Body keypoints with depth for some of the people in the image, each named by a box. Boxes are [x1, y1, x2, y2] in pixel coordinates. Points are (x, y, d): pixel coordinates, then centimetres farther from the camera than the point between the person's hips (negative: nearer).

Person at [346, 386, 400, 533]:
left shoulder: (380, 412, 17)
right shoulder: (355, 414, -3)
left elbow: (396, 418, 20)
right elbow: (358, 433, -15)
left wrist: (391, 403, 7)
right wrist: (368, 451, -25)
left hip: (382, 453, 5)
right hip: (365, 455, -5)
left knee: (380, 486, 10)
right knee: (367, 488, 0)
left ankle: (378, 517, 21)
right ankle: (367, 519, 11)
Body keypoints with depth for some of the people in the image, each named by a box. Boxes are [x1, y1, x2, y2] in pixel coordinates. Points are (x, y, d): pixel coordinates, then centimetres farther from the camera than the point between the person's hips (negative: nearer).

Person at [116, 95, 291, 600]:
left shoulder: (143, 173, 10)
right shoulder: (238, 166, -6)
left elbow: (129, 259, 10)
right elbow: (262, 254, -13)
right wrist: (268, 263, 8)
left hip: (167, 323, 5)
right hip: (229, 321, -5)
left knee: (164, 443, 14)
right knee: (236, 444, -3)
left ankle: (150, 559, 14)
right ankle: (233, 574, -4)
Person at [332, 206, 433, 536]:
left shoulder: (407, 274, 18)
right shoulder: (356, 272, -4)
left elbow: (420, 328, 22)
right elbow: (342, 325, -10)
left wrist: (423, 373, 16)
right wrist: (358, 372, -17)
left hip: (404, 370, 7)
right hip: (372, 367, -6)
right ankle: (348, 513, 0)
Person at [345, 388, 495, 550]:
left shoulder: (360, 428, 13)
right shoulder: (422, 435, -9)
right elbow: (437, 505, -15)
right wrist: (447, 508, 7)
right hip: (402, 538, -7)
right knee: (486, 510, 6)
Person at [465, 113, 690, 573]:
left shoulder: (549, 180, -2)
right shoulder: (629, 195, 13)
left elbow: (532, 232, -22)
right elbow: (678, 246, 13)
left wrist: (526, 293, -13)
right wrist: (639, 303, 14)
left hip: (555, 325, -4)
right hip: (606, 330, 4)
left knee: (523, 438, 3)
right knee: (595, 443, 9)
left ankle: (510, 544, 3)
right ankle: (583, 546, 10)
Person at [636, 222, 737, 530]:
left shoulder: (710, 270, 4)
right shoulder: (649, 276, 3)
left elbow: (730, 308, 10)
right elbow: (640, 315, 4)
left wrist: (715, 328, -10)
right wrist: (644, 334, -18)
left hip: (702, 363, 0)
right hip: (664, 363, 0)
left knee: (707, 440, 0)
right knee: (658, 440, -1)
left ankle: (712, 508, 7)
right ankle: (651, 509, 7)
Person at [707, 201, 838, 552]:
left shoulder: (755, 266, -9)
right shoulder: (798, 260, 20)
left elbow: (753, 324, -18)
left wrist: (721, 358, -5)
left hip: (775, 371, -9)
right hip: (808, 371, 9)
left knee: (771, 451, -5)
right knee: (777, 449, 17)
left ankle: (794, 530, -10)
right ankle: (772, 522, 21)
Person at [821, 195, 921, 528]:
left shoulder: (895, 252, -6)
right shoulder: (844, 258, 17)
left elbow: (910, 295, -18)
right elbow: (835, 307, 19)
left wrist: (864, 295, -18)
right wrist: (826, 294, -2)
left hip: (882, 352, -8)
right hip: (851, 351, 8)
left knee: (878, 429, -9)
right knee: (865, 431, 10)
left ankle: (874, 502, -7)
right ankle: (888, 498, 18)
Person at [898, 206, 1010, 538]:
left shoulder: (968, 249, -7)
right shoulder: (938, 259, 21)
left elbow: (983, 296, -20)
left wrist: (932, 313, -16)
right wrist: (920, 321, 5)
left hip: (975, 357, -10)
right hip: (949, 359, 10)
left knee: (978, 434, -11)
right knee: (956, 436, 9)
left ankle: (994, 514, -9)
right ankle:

---

__Work task__.
Exactly as given, please retype all the entries.

__Solution for this task__.
Body keypoints with depth for some of the people in the image, each named by a box. Boxes are [x1, y1, x2, y2] in pixel coordinates. Points are (x, y, d): pixel coordinates, then centimetres farther from the camera than the point between the person's hips (negative: nearer).

Person at [346, 386, 400, 533]:
left shoulder: (380, 412, 17)
right shoulder: (355, 414, -3)
left elbow: (396, 418, 20)
right elbow: (358, 433, -15)
left wrist: (391, 403, 7)
right wrist: (368, 451, -25)
left hip: (382, 453, 5)
right hip: (365, 455, -5)
left knee: (380, 486, 10)
right knee: (367, 488, 0)
left ankle: (378, 517, 21)
right ankle: (367, 519, 11)
Body keypoints with depth for some of the people in the image, each named by a box. Boxes are [x1, y1, x2, y2] in pixel coordinates. Points are (x, y, d): pixel coordinates, then centimetres farther from the camera than the point between the person's hips (negative: nearer).

Person at [116, 95, 291, 600]:
left shoulder: (143, 173, 10)
right shoulder: (238, 166, -6)
left elbow: (129, 259, 10)
right elbow: (262, 254, -13)
right wrist: (268, 263, 8)
left hip: (167, 323, 5)
right hip: (229, 321, -5)
left knee: (164, 443, 14)
right knee: (236, 444, -3)
left ankle: (150, 559, 14)
right ankle: (233, 574, -4)
Person at [332, 206, 433, 536]:
left shoulder: (407, 274, 18)
right shoulder: (356, 272, -4)
left elbow: (420, 328, 22)
right elbow: (342, 325, -10)
left wrist: (423, 373, 16)
right wrist: (358, 372, -17)
left hip: (404, 370, 7)
right hip: (372, 367, -6)
right ankle: (348, 513, 0)
Person at [345, 388, 495, 550]:
left shoulder: (360, 428, 13)
right shoulder: (422, 435, -9)
right elbow: (437, 505, -15)
right wrist: (447, 508, 7)
right hip: (402, 538, -7)
right knee: (486, 510, 6)
Person at [465, 113, 690, 573]:
left shoulder: (549, 180, -2)
right shoulder: (629, 195, 13)
left elbow: (532, 232, -22)
right elbow: (678, 246, 13)
left wrist: (526, 293, -13)
right wrist: (639, 303, 14)
left hip: (555, 325, -4)
right hip: (606, 330, 4)
left knee: (523, 438, 3)
right knee: (595, 443, 9)
left ankle: (510, 544, 3)
right ankle: (583, 546, 10)
Person at [636, 222, 737, 530]:
left shoulder: (710, 270, 4)
right shoulder: (649, 276, 3)
left elbow: (730, 308, 10)
right elbow: (640, 315, 4)
left wrist: (715, 328, -10)
right wrist: (644, 334, -18)
left hip: (702, 363, 0)
right hip: (664, 363, 0)
left knee: (707, 440, 0)
right knee: (658, 440, -1)
left ankle: (712, 508, 7)
right ankle: (651, 509, 7)
Person at [707, 201, 838, 552]:
left shoulder: (755, 266, -9)
right shoulder: (798, 260, 20)
left elbow: (753, 324, -18)
left wrist: (721, 358, -5)
left hip: (775, 371, -9)
right hip: (808, 371, 9)
left knee: (771, 451, -5)
right knee: (777, 449, 17)
left ankle: (794, 530, -10)
right ankle: (772, 522, 21)
Person at [821, 195, 921, 528]:
left shoulder: (895, 252, -6)
right shoulder: (844, 258, 17)
left elbow: (910, 295, -18)
right elbow: (835, 307, 19)
left wrist: (864, 295, -18)
right wrist: (826, 294, -2)
left hip: (882, 352, -8)
right hip: (851, 351, 8)
left knee: (878, 429, -9)
right knee: (865, 431, 10)
left ankle: (874, 502, -7)
right ankle: (888, 498, 18)
Person at [898, 206, 1010, 538]:
left shoulder: (968, 249, -7)
right shoulder: (938, 259, 21)
left elbow: (983, 296, -20)
left wrist: (932, 313, -16)
right wrist: (920, 321, 5)
left hip: (975, 357, -10)
right hip: (949, 359, 10)
left knee: (978, 434, -11)
right knee: (956, 436, 9)
left ankle: (994, 514, -9)
right ankle:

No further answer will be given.